The first electrode 53 is provided to be electrically connected to a region of the first cladding layer 23 on or over which the first intermediate layer 23a is not disposed, and the second electrode 54 is provided to be in contact with the surface of the reflective electrode 52 on a side opposite to a side where the insulating layer 17 is formed (−Y side).

The insulating layer 17 is disposed to connect side surfaces of the first stacked body 20a, the active layer 25, and the second stacked body 20b, the top surface of the second cladding layer 27, and the top surface of the first cladding layer 23 in a region on or over which the first intermediate layer 23a is not disposed.

<2> FIG. 5 is a cross-sectional view schematically illustrating a structure of an infrared LED element 1 according to another embodiment different from that in FIG. 4. As illustrated in FIG. 5, the first stacked body 20a may include an electron blocking layer 23b on the +Y side of the first cladding layer 23 and on the −Y side of the first intermediate layer 23a. The electron blocking layer 23b is made of, for example, AlInAs.

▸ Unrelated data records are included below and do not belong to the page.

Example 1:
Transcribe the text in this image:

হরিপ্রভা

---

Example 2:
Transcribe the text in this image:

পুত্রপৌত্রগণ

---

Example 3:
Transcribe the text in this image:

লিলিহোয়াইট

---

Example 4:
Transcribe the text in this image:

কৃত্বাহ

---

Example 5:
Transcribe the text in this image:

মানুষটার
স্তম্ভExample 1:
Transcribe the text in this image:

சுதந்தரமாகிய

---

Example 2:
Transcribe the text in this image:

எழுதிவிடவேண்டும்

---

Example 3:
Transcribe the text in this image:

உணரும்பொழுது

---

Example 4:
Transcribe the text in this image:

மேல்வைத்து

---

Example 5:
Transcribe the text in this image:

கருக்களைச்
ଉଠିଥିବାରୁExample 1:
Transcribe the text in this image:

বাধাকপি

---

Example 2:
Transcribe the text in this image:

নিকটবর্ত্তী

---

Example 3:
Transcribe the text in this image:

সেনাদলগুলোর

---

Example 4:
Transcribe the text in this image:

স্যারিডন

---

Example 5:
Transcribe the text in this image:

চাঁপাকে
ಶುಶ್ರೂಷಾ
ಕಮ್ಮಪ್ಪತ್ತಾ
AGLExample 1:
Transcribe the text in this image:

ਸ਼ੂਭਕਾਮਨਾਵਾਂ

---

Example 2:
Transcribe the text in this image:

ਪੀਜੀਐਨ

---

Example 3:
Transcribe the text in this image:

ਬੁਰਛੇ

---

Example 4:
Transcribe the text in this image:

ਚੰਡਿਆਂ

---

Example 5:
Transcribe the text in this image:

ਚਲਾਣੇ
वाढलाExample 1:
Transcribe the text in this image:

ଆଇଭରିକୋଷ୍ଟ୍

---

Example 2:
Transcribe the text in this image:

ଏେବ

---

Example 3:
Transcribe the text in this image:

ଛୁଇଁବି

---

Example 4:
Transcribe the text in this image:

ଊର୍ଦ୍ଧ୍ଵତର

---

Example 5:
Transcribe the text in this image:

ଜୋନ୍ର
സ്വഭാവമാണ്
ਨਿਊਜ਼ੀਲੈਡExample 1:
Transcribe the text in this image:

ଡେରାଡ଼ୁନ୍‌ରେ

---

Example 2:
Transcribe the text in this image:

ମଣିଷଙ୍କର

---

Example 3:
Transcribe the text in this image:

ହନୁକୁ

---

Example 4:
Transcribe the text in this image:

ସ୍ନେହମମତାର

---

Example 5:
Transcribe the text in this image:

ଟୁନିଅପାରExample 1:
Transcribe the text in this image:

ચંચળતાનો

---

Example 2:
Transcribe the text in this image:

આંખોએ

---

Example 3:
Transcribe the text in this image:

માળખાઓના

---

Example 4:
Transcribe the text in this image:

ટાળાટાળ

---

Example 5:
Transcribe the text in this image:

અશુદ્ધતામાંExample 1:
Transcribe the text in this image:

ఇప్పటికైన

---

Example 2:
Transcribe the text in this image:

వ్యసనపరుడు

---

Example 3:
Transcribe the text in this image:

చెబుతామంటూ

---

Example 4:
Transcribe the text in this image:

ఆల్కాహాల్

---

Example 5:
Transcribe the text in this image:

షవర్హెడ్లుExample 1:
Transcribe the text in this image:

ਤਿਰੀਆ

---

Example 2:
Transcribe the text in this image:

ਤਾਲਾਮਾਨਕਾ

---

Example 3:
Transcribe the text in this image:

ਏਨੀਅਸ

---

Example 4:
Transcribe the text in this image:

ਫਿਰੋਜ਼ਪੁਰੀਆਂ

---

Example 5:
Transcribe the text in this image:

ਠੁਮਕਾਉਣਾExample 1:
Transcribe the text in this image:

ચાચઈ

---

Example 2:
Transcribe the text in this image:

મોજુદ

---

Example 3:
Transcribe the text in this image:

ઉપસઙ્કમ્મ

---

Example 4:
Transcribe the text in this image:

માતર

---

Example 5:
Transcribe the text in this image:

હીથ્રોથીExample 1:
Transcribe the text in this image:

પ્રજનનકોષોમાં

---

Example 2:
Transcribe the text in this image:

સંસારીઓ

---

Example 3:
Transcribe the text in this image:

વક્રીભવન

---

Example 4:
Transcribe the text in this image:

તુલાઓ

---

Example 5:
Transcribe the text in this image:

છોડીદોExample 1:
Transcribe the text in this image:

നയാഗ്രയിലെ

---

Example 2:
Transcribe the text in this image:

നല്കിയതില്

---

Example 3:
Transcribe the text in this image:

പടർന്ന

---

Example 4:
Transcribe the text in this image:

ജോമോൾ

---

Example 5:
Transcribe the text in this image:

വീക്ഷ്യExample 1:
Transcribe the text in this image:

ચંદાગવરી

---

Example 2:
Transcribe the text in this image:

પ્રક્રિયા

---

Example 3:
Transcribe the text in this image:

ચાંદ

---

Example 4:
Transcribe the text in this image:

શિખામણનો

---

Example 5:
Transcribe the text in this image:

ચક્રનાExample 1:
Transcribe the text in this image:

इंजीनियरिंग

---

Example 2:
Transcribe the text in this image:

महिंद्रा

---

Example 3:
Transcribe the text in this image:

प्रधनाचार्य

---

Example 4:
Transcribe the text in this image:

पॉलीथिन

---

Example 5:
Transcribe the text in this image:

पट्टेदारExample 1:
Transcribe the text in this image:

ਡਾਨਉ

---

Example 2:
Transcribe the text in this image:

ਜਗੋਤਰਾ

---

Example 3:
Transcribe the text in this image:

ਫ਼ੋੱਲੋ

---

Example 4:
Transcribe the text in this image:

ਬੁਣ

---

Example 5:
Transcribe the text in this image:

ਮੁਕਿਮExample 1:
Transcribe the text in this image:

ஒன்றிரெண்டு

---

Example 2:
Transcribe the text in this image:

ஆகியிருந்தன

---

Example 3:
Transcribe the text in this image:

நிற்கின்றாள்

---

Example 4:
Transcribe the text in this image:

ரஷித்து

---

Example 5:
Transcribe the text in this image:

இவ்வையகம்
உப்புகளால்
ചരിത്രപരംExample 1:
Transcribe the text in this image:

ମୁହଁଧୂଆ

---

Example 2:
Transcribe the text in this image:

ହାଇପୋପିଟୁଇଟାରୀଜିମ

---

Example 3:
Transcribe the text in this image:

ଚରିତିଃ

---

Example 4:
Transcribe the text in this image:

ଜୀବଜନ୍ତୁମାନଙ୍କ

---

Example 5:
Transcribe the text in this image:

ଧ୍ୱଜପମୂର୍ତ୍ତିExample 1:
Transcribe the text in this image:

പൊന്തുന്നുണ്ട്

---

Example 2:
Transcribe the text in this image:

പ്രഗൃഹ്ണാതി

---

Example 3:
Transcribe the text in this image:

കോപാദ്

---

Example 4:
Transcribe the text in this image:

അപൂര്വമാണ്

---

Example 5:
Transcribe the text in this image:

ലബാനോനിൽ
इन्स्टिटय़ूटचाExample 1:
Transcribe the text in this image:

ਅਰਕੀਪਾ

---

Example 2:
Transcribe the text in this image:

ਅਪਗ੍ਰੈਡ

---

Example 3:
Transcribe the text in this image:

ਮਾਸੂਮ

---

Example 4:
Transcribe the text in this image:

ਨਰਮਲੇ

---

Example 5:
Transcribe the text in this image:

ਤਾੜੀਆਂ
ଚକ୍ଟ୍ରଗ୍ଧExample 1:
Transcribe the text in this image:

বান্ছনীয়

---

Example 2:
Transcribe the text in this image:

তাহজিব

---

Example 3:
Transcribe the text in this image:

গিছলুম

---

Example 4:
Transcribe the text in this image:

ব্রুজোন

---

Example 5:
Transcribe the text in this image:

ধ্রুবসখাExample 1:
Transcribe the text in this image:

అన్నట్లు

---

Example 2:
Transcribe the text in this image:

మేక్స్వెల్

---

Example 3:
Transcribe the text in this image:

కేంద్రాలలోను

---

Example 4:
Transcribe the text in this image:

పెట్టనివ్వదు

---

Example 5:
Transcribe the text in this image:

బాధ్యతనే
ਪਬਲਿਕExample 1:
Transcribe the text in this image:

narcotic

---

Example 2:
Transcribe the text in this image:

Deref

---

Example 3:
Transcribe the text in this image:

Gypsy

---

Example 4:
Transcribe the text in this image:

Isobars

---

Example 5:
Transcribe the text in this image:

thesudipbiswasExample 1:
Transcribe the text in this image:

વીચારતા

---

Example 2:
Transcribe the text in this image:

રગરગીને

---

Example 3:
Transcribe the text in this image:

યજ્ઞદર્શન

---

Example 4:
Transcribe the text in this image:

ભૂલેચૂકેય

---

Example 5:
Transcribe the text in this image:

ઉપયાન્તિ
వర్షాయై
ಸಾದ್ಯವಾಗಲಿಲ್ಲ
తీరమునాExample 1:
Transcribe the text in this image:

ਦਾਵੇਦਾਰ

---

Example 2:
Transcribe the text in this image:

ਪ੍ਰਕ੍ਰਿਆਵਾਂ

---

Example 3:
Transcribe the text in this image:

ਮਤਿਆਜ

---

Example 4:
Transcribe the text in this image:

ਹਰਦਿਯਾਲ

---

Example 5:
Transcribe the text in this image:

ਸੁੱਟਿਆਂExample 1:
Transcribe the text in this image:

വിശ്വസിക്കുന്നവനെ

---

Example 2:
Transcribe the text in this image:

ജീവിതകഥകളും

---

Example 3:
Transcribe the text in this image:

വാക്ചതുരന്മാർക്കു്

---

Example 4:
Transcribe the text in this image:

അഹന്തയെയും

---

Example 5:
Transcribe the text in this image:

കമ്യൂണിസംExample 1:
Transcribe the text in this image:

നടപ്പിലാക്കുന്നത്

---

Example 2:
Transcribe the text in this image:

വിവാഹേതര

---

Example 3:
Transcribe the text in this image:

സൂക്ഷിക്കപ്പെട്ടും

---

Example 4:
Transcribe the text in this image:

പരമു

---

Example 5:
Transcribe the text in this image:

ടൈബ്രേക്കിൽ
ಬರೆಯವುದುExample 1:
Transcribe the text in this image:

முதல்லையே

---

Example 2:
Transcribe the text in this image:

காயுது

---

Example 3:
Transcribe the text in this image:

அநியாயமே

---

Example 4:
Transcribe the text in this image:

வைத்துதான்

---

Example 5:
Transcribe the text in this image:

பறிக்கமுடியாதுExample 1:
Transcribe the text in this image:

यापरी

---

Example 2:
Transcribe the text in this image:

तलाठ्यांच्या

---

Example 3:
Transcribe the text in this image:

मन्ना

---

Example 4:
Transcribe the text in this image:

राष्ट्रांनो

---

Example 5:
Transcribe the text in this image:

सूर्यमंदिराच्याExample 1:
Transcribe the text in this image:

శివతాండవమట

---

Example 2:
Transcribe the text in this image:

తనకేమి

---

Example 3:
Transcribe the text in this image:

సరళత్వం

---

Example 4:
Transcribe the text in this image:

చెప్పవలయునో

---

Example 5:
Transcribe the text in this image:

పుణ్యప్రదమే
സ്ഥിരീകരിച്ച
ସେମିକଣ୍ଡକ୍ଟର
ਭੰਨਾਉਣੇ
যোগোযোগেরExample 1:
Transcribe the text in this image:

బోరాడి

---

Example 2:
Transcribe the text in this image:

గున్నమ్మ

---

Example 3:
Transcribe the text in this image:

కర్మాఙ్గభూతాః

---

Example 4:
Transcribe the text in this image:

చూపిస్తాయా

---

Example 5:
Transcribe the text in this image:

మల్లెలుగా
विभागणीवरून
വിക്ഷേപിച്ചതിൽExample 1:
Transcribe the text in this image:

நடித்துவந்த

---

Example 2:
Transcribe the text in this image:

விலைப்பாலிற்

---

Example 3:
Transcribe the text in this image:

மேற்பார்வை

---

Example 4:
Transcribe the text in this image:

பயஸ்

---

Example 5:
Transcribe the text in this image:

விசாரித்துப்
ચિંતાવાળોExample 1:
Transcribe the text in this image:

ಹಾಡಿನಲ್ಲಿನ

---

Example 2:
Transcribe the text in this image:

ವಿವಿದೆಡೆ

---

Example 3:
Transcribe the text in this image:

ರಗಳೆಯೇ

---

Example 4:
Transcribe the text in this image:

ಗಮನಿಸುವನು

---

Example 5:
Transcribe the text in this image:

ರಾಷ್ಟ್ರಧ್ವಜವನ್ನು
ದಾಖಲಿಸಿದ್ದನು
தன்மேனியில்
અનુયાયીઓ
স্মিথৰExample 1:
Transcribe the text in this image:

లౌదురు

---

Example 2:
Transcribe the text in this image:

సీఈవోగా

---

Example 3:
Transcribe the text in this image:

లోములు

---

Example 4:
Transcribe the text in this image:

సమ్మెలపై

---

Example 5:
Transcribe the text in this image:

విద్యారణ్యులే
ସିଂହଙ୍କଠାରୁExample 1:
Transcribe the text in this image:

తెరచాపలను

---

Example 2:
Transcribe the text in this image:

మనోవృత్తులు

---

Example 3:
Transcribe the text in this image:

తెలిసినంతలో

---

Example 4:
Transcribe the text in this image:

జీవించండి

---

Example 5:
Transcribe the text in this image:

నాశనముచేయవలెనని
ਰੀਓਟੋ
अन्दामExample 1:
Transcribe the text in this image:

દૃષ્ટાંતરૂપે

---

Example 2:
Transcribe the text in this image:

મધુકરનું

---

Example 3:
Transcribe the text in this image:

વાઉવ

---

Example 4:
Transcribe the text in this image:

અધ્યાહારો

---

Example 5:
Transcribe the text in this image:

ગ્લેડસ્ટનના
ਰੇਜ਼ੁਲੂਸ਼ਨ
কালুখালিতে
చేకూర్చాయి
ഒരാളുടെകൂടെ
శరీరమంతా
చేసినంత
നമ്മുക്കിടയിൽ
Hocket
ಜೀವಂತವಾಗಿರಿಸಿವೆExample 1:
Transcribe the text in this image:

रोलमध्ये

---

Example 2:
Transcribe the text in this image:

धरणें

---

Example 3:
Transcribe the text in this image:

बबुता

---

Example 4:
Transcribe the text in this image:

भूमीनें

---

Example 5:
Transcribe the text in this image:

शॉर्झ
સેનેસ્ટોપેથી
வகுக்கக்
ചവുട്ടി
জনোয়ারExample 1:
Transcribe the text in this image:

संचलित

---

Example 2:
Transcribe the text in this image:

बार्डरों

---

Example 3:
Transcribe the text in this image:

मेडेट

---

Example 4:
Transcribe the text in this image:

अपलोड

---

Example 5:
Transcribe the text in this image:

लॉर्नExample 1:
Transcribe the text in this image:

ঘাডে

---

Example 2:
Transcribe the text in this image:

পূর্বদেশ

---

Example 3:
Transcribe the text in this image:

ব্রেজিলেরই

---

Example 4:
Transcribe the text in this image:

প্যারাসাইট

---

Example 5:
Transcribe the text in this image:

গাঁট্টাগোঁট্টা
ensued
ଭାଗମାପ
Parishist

<3> In each of the embodiments described above, an aspect has been described in which the first intermediate layer 23a and the second intermediate layer 27a are both provided, but at least one of the intermediate layers may be provided.

<4> In the embodiments described above, the first stacked body 20a (first contact layer 21, first intermediate layer 23a, and first cladding layer 23) is a p-type semiconductor, and the second stacked body 20b (second intermediate layer 27a and second cladding layer 27) is an n-type semiconductor. However, the conductivity types of the first semiconductor layer and the second semiconductor layer may be reversed. The intermediate layer (first intermediate layer 23a and second intermediate layer 27a) may be undoped.

<5> The configurations included in the infrared LED element 1 described above are merely examples, and the present invention is not limited to the illustrated configurations.